Stewardship is the interdependence and service to others which sits nestled between apathy and enmeshment.
Enmeshment could also be called codependency. Apathy could also be called narcissism.
Both of those things would say that they are stewardship, but they are not. Stewardship gone awry could look like one or the other.
Stewardship is the way I own the present moment and all it contains, and I do not own what was in the present moment beyond that moment.
When I see a child chasing a ball into a street—that is my child to protect.
But I don't take the child home with me.
In enmeshment or codependency, I'm lacking a clear sense of the distinction between myself and the other. This can lead to caretaking rather than simple action. If I saw a child about to run in front of a car, I could not forgive myself for not acting. Not acting would be apathy, my abandonment of empathy.
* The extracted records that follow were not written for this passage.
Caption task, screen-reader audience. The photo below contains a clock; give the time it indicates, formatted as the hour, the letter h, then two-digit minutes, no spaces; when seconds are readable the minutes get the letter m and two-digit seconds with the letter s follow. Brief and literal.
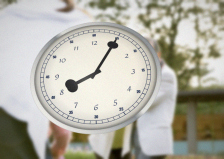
8h05
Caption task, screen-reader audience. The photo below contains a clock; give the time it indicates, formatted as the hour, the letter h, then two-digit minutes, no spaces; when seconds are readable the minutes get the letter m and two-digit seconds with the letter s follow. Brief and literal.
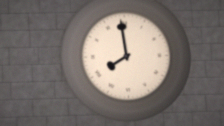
7h59
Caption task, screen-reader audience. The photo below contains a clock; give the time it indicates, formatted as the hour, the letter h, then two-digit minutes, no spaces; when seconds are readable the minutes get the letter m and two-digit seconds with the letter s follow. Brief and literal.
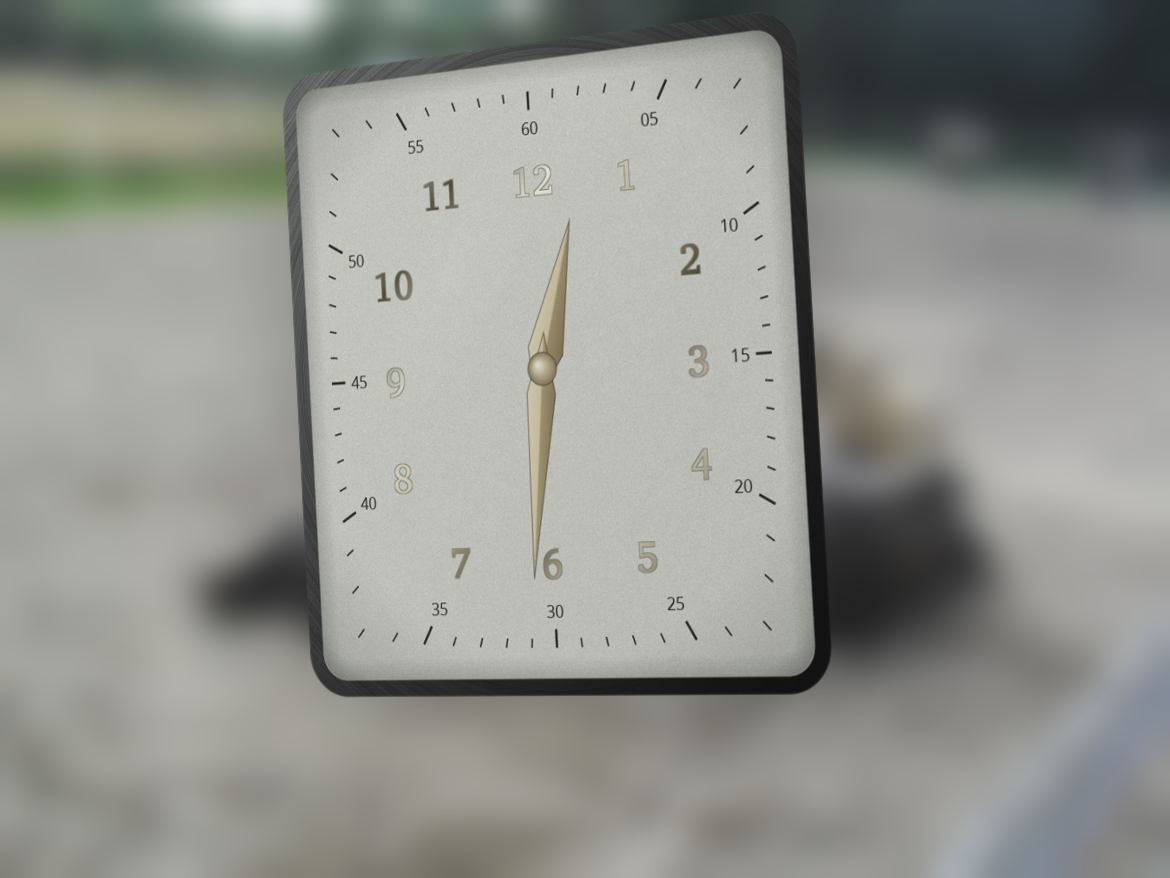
12h31
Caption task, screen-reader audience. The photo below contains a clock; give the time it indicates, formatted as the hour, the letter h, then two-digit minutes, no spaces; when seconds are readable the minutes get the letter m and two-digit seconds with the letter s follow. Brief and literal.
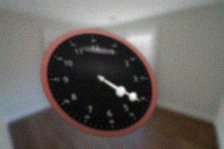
4h21
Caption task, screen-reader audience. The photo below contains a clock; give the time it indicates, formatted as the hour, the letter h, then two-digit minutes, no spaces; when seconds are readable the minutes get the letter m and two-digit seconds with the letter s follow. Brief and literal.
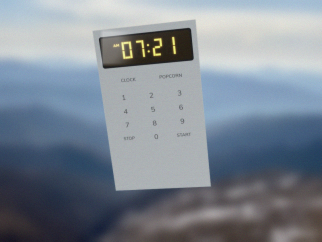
7h21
If I don't have a clear understanding that others are independent beings separate from myself, I may not be able to forgive myself for not intervening in someone's relationship, their work situation, their financial wellbeing. I may project how I would feel in that situation onto them and decide that they are being harmed, when I can't actually know what they are experiencing, and when it's their right to experience it or experience themselves choosing something else. This pattern of projection and saviorship is the hallmark of enmeshment and codependency.
In enmeshment or narcissism, I believe my experience is the only one worthy of my attention. It's a state of rejecting my own need for connection, and disrespects the fact of the empathy produced when my body coregulates with other bodies.